Last week’s big Xbox One update was a welcome re-haul for Microsoft’s console, making the machine faster, making its dashboard easier to navigate, and adding backwards compatibility for more than a hundred Xbox 360 games. It also, as Microsoft’s Larry “Major Nelson” Hyrb noted, introduced control remapping options that allow gamers to change the function of their controller’s buttons.
Standard controllers can now switch functions between pairs of buttons. If you’re used to Japanese PlayStation controls, for example, where circle rather than X acts as the de facto “confirm selection” option, then you’ll be able to remap your Xbox One controller’s A button to B, with B becoming the new A. The $150 Elite controller can go a step further. Hyrb says that the A and B buttons are the only ones that need to be assigned to the controller, leaving users free to remove specific controls entirely — to avoid hitting them accidentally, perhaps — or to map more than one function to the same stick, button, trigger, or paddle.

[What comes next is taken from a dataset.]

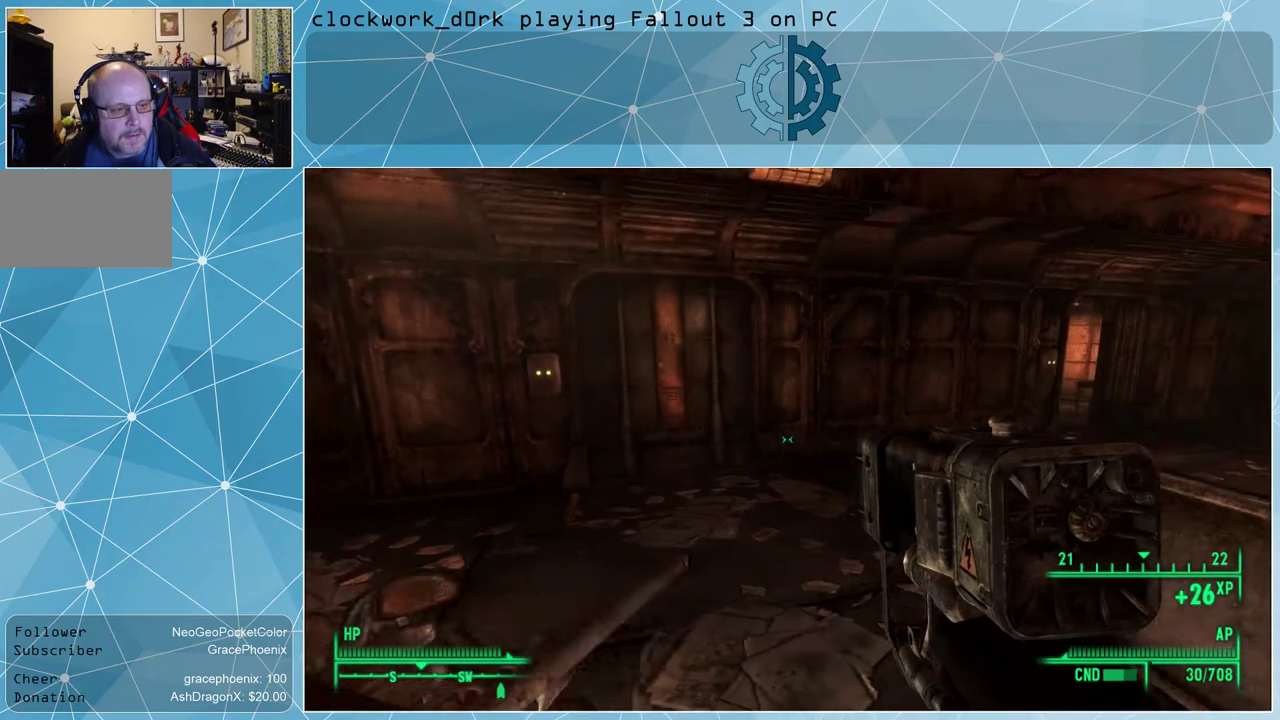
{"keys": [], "mouse": [], "events": [[200, "d", "up"]]}
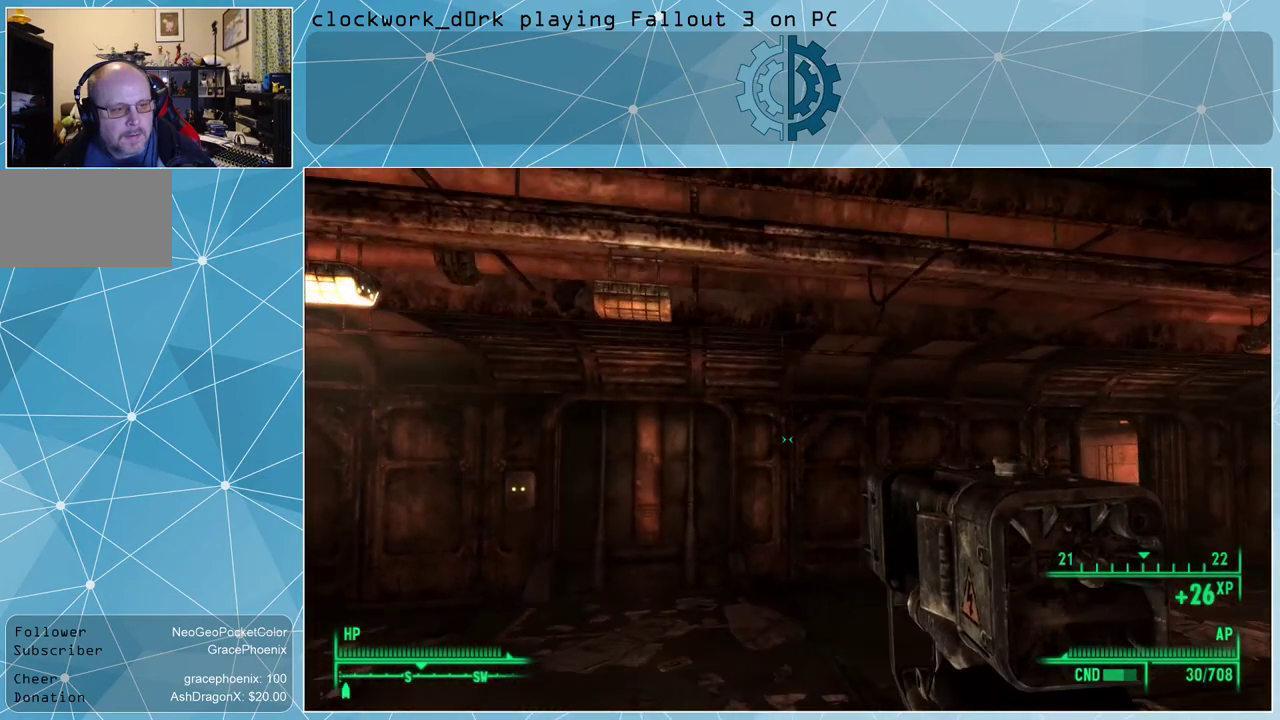
{"keys": ["w"], "mouse": [], "events": [[200, "w", "down"]]}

The option to tweak what the buttons do on your controller was present in the Xbox 360’s settings menu, but was mysteriously absent at the launch of the Xbox One. Its reintroduction with the most recent console update is good news for physically impaired gamers who may wish to switch face button functions to the controller’s triggers, or vice versa, and for those (strange) people who regularly invert analogue stick controls. Rather than having to dig through a game’s menus to remap controls every time you play — if they even support the option — gamers will be able to set their preferred controls as universal from the console’s master “settings” menu.